Nucléaire et tensions entre EDF et la Chine après l’incident de Taishan

Bastien

Nucléaire : tensions entre EDF et la Chine après l’incident de Taishan

Un incident passé presque inaperçu en France ravive aujourd’hui les lignes de fracture d’une coopération énergétique stratégique. Quand l’atome se mêle de diplomatie, les fissures sont parfois plus politiques que techniques. Entre EDF, Framatome et son partenaire chinois CGN, les désaccords ne sont plus souterrains : ils s’exposent désormais à ciel ouvert.
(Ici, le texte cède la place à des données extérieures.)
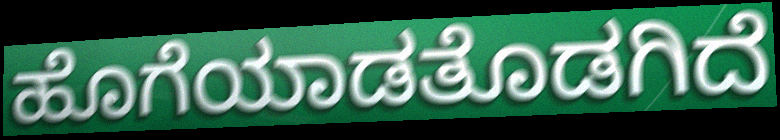
ಹೊಗೆಯಾಡತೊಡಗಿದೆ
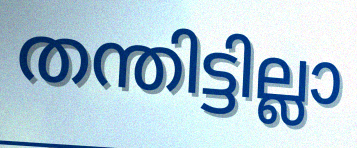
തന്തിട്ടില്ലാ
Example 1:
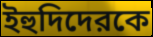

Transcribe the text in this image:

ইহুদিদেরকে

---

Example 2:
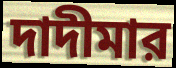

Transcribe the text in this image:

দাদীমার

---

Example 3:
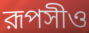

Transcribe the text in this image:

রূপসীও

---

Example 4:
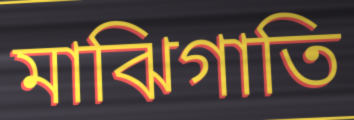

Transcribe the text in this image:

মাঝিগাতি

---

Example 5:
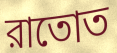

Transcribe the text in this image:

রাতোত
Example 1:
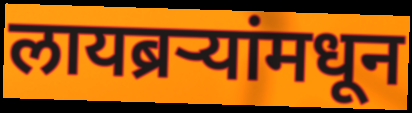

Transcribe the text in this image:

लायब्रऱ्यांमधून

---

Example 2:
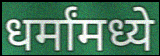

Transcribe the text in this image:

धर्मांमध्ये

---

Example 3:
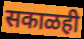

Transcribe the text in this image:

सकाळही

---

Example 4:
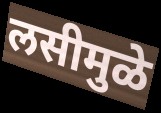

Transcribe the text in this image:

लसीमुळे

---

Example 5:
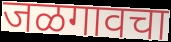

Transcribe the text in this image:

जळगावचा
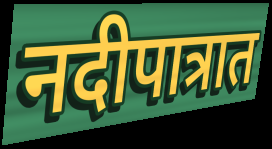
नदीपात्रात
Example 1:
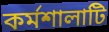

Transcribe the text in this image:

কর্মশালাটি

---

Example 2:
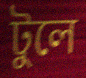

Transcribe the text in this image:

টুলে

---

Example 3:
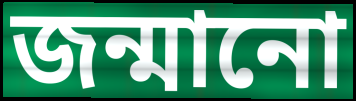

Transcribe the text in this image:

জন্মানো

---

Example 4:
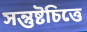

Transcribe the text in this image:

সন্তুষ্টচিত্তে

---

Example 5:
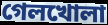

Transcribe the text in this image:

গেলখোলা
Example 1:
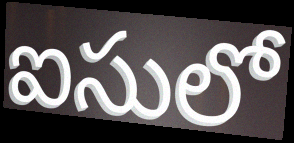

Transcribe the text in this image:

ఐసులో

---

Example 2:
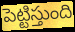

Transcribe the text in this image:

పెట్టిస్తుంది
Contexte d’un incident qui met à rude épreuve la coopération

Au cœur de la centrale nucléaire chinoise de Taishan‑1, l’un des deux seuls EPR en exploitation dans le monde, un incident technique s’est déclenché : cinq crayons de combustible révèlent une fuite de gaz rares radioactifs — des krypton et xénon — dans le circuit primaire. Ce type d’anomalie n’augure pas à lui seul un accident nucléaire majeur. Néanmoins, elle suscite une préoccupation légitime chez EDF et sa filiale Framatome, qui est l’auteur des crayons défectueux.
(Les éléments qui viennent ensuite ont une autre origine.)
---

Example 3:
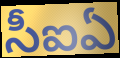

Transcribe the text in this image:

సీఐఏ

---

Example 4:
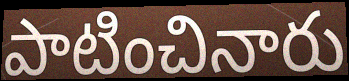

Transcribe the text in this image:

పాటించినారు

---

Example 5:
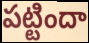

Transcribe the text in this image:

పట్టిందా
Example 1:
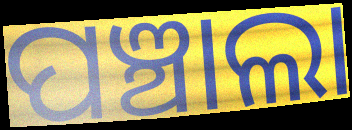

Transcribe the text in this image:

ପଞ୍ଚାଲା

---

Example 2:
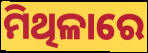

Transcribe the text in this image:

ମିଥିଳାରେ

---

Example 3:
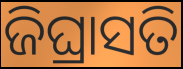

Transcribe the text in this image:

ଜିଘ୍ରାସତି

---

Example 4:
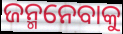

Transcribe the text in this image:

ଜନ୍ମନେବାକୁ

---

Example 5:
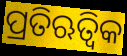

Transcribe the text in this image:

ପ୍ରତିଋତ୍ୱିକ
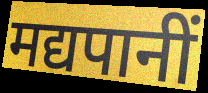
मद्यपानीं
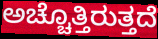
ಅಚ್ಚೊತ್ತಿರುತ್ತದೆ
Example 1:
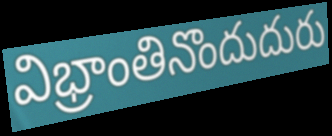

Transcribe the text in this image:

విభ్రాంతినొందుదురు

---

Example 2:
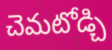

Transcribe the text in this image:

చెమటోడ్చి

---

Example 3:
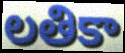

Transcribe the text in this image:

లతికా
Un dialogue à sens unique et une coopération fragilisée

Malgré leur participation à hauteur de 30 % dans la coentreprise exploitant Taishan (TNPJVC), EDF et Framatome rencontrent des difficultés à obtenir la collaboration de leur partenaire chinois, CGN, majoritaire à 70 %. Les experts français voient leurs demandes d’informations rester sans réponse, tandis que les conseils techniques de Framatome sont évidemment ignorés.
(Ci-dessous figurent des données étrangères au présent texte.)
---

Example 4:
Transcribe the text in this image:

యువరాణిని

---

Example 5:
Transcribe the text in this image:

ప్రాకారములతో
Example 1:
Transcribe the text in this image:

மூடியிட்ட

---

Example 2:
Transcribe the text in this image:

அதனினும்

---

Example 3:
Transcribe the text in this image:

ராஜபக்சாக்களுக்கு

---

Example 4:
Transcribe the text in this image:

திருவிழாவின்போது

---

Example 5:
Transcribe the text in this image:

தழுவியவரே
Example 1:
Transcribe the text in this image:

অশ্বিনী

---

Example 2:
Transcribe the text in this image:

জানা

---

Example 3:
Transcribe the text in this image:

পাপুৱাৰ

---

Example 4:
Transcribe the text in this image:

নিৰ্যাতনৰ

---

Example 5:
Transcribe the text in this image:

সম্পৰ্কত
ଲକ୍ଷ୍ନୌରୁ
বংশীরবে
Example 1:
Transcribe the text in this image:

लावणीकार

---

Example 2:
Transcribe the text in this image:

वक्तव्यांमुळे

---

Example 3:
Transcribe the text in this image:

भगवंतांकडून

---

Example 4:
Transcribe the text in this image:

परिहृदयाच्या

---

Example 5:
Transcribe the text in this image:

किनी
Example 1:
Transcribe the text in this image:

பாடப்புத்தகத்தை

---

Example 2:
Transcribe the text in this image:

L’éclairage américain : une fuite révélée hors sol

Il est très probable que cet incident aurait été cantonné à un cercle restreint d’acteurs si la télévision américaine CNN n’en avait signalé l’existence le 14 juin 2021, de manière plutôt alarmiste. Elle mentionne notamment un document transmis par Framatome aux autorités américaines dès le 3 juin, dans lequel l’incident est formellement décrit. Ce recours aux États-Unis souligne une tension supplémentaire : la filiale américaine de Framatome, qui gère la base de données des incidents du groupe, ne peut légalement assister sur place. En effet, CGN est sur liste noire américaine, ce qui interdit toute collaboration avec des entreprises américaines.

Analyse nuancée

  • Des enjeux multilatéraux : l’incident révèle non seulement une faille technique isolée, mais aussi une difficulté stratégique dans la coopération franco‑chinoise, où les problèmes industriels se doublent de contraintes géopolitiques.
  • Sécurité vs souveraineté : tant EDF que Framatome tentent de préserver la sécurité nucléaire, mais se heurtent à la dynamique d’un partenaire qui privilégie sa souveraineté de gestion. Cela pose la question de la fiabilité opérationnelle dans des alliances technologiques sensibles.
  • Transparence soumise à la géopolitique : l’intervention de CNN illustre bien la puissance des lois extraterritoriales américaines, qui imposent une supervision indirecte, y compris lorsqu’il s’agit de sûreté nucléaire.

Conclusion

L’incident des crayons de combustible défectueux à Taishan‑1 dépasse certainement le cadre d’un simple incident technique. Il constitue un révélateur puissant des tensions inhérentes aux partenariats internationaux en matière nucléaire — lorsqu’interfèrent à la fois sécurité industrielle, gouvernance opérationnelle et pressions politiques externes. EDF et Framatome se trouvent confrontés à un dilemme : comment garantir la transparence et la sûreté dans un contexte où leurs conseils sont écartés et où les conflits juridiques internationaux compliquent l’assistance technique ? En définitive, cet épisode, bien que contenu, questionne durablement les fondations même du rêve nucléaire franco‑chinois.